What the exercise asks =
Please copy each of the lines below word for word, leaving the pictures out of your answer.

Dataset records =
===============
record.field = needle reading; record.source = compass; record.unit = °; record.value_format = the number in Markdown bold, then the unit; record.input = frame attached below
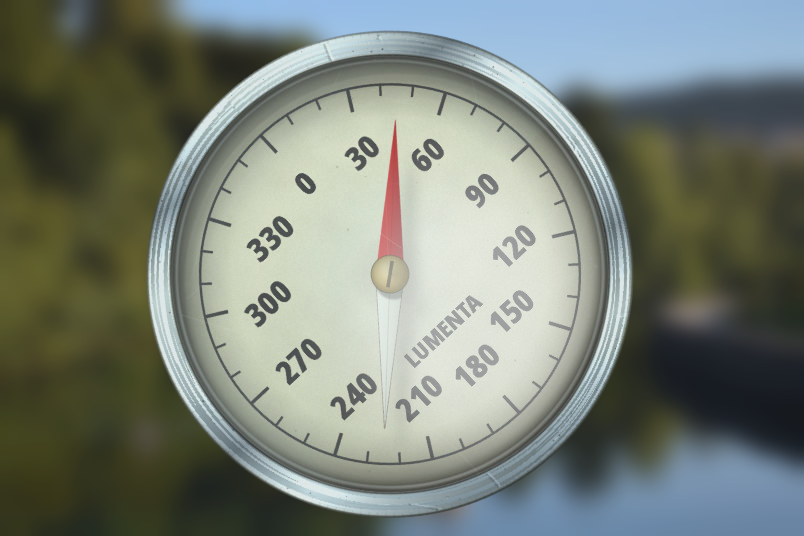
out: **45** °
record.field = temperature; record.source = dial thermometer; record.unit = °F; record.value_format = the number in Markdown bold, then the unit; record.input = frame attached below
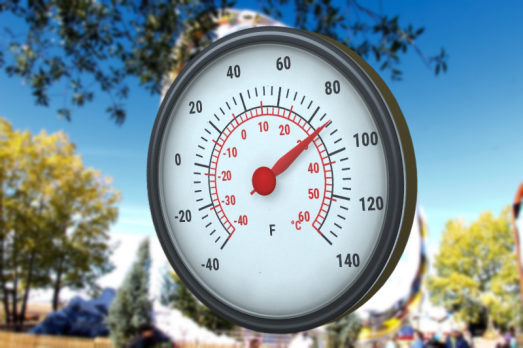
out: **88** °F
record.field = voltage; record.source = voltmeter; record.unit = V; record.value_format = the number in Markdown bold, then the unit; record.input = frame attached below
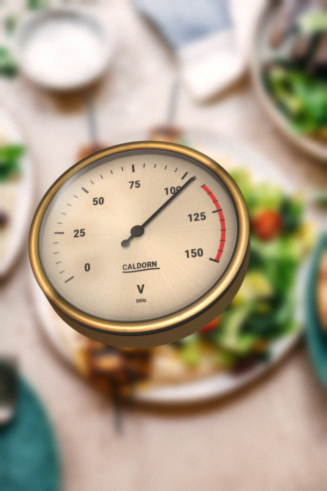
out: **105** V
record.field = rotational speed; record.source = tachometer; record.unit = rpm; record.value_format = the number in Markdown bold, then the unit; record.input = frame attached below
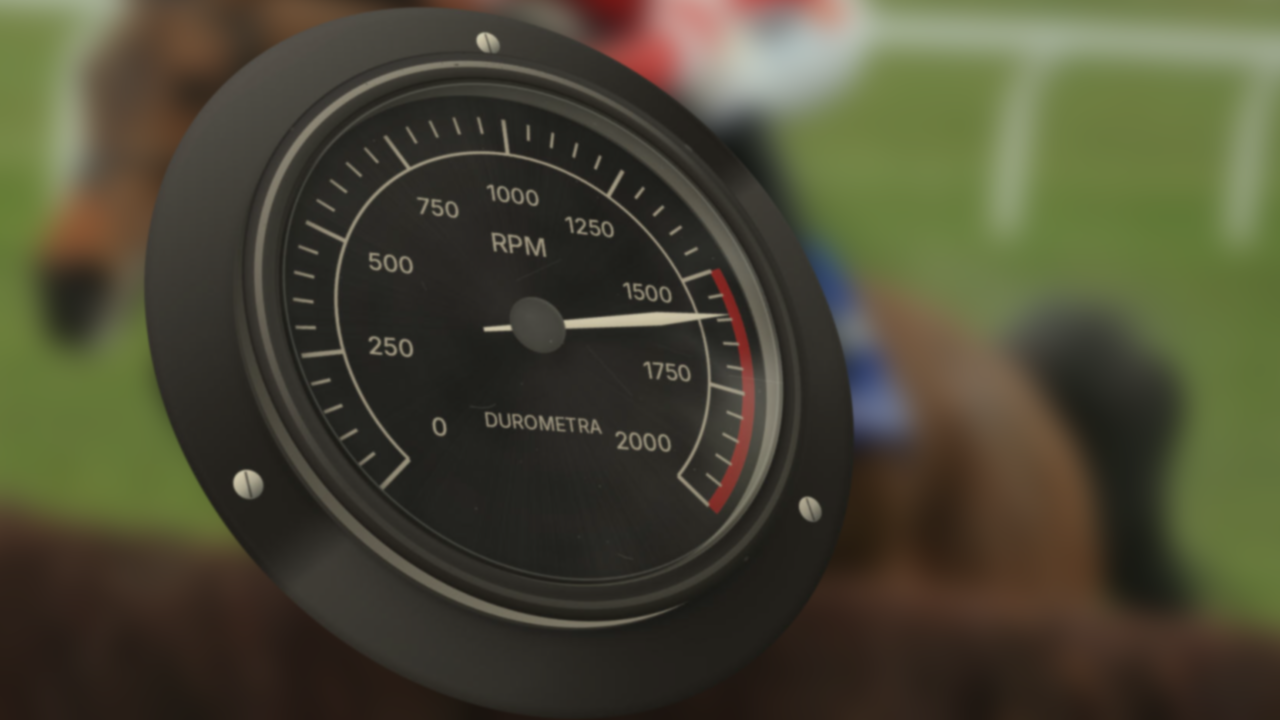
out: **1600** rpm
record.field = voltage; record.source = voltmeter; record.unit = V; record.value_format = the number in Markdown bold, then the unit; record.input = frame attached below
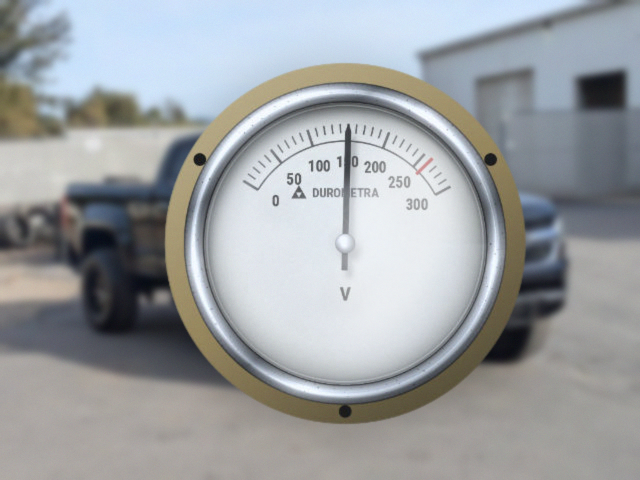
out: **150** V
===============
Result for this exercise =
record.field = needle reading; record.source = compass; record.unit = °; record.value_format = the number in Markdown bold, then the unit; record.input = frame attached below
out: **45** °
record.field = temperature; record.source = dial thermometer; record.unit = °F; record.value_format = the number in Markdown bold, then the unit; record.input = frame attached below
out: **88** °F
record.field = voltage; record.source = voltmeter; record.unit = V; record.value_format = the number in Markdown bold, then the unit; record.input = frame attached below
out: **105** V
record.field = rotational speed; record.source = tachometer; record.unit = rpm; record.value_format = the number in Markdown bold, then the unit; record.input = frame attached below
out: **1600** rpm
record.field = voltage; record.source = voltmeter; record.unit = V; record.value_format = the number in Markdown bold, then the unit; record.input = frame attached below
out: **150** V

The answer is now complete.